California's Workers' Compensation Act provides an employee's exclusive remedy against his or her employer for injuries arising out of and in the course of employment.   (Wright v. State of California (2015) 233 Cal.App.4th 1218, 1229 [citing Labor Code, § 3600 et seq.].)  The injury must have: (1) arisen out of the employment, which relates to the origin or cause of the injury; and (2) occurred in the course of the employment, which relates to the time and place of the injury.  (Id.)  Labor Code, § 3602 states in relevant part:

(a) Where the conditions of compensation set forth in Section 3600 concur, the right to recover compensation is, except as specifically provided in this section and Sections 3706 and 4558, the sole and exclusive remedy of the employee or his or her dependents against the employer. The fact that either the employee or the employer also occupied another or dual capacity prior to, or at the time of, the employee's industrial injury shall not permit the employee or his or her dependents to bring an action at law for damages against the employer.

(Lab. Code, § 3602(a).)

            In opposition, Plaintiff argues that the Legislature “never intended that an employer's fraud be encompassed within the risk of employment” for the purposes of section 3600 et seq. "never intended to cover an employer’s fraud arising out of the employment.  (Piscitelli v. Friedenberg (2001) 87 Cal.App.4th 953, 987–988.)  He argues that this action is about Plaintiff’s denial of contractual benefits under the policy of insurance by FedEx’s intentional concealment of his UMBI benefits, and that these claims are not within the workers’ compensation framework.  However, based on the allegations of the FAC, Plaintiff has not alleged sufficient facts to show that FedEx committed fraud (either by misrepresentations or concealment/omissions, reliance thereto, damages) against Plaintiff that would take this action outside the scope of workers’ compensation. 

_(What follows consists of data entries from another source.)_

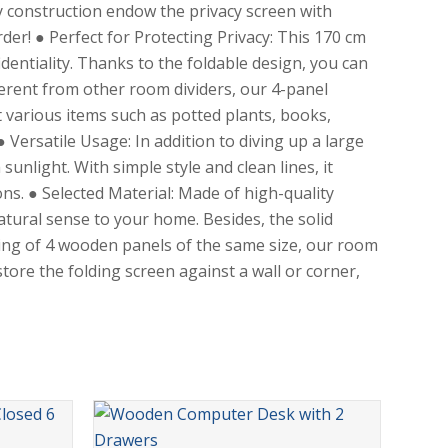
 construction endow the privacy screen with
order! ● Perfect for Protecting Privacy: This 170 cm
identiality. Thanks to the foldable design, you can
ferent from other room dividers, our 4-panel
 various items such as potted plants, books,
Versatile Usage: In addition to diving up a large
nlight. With simple style and clean lines, it
ns. ● Selected Material: Made of high-quality
atural sense to your home. Besides, the solid
ting of 4 wooden panels of the same size, our room
tore the folding screen against a wall or corner,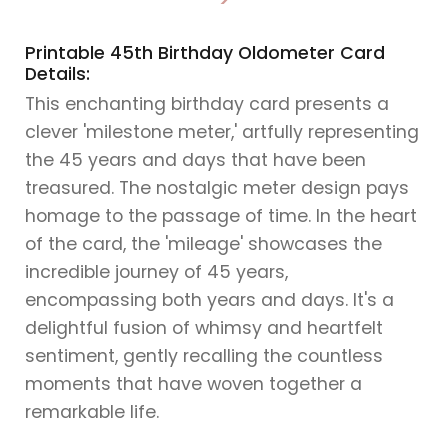
>
Printable 45th Birthday Oldometer Card
Details:
This enchanting birthday card presents a
clever 'milestone meter,' artfully representing
the 45 years and days that have been
treasured. The nostalgic meter design pays
homage to the passage of time. In the heart
of the card, the 'mileage' showcases the
incredible journey of 45 years,
encompassing both years and days. It's a
delightful fusion of whimsy and heartfelt
sentiment, gently recalling the countless
moments that have woven together a
remarkable life.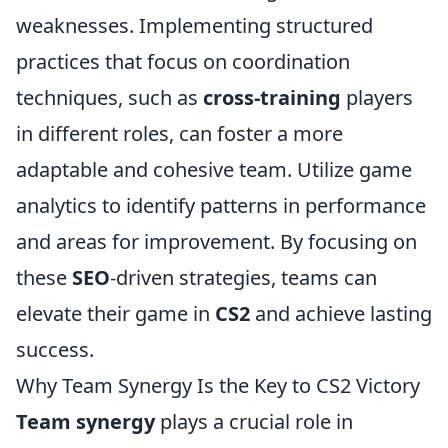
weaknesses. Implementing structured
practices that focus on coordination
techniques, such as
cross-training
players
in different roles, can foster a more
adaptable and cohesive team. Utilize game
analytics to identify patterns in performance
and areas for improvement. By focusing on
these
SEO
-driven strategies, teams can
elevate their game in
CS2
and achieve lasting
success.
Why Team Synergy Is the Key to CS2 Victory
Team synergy
plays a crucial role in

Further, with respect to the 1st, 2nd, and 5th causes of action for declaratory relief, breach of contract, and promissory estoppel, Plaintiff has not alleged what contract was at issue.  While Plaintiff argues that he was the permissive user and third-party beneficiary of the insurance policy between FedEx and Protective, he has not alleged any facts supporting this argument, he has not provided a copy of the insurance policy showing that he (or other FedEx employees) were intended third-party beneficiaries, and he has not alleged an employment contract between Plaintiff and FedEx showing that FedEx agreed to provide him with UMBI insurance coverage on top of workers’ compensation benefits.  This would be another ground to sustain the demurrer to the 1st, 2nd, and 5th causes of action.  Moreover, in light of these findings, the demurrer to 4th cause of action for violation of Business & Professions Code, § 17200 et seq. is sustained as the UCL cause of action relies on these other causes of action.

The Court sustains the demurrer to the 3rd cause of action for bad faith denial of insurance claim against FedEx without leave to amend as Plaintiff concedes that the FAC does not state sufficient facts against FedEx.   (Opp. at p.4.) 

CONCLUSION AND ORDER

Defendant Federal Express Corporation’s demurrer to the FAC is sustained without leave to amend as to the 3rd cause of action as alleged against Defendant Federal Express Corporation only.  The demurrer to the 1st, 2nd, 4th, and 5th causes of action is sustained.  The Court will hear oral argument regarding whether leave to amend is proper.  Plaintiff has the burden of showing the manner in which Plaintiff can amend the pleadings to correct this defect and how that amendment will change the legal effect of the pleading.  (Goodman v. Kennedy (1976) 18 Cal.3d 335, 349.) 

Defendant shall give notice of this order. 

 




[1] The Protective Declaration Page names FedEx as the insured.  Coverage C is for Uninsured and Underinsured Motorists and states under the “Included” section “SEE ENDORSEMENT NO. 4.”  The full language of Endorsement No. 4 and the rest of the insurance policy terms are no provided.  Thus, it cannot be ascertained whether FedEx only opted for an Uninsured Motorist policy, Underinsured Motorist policy, or both.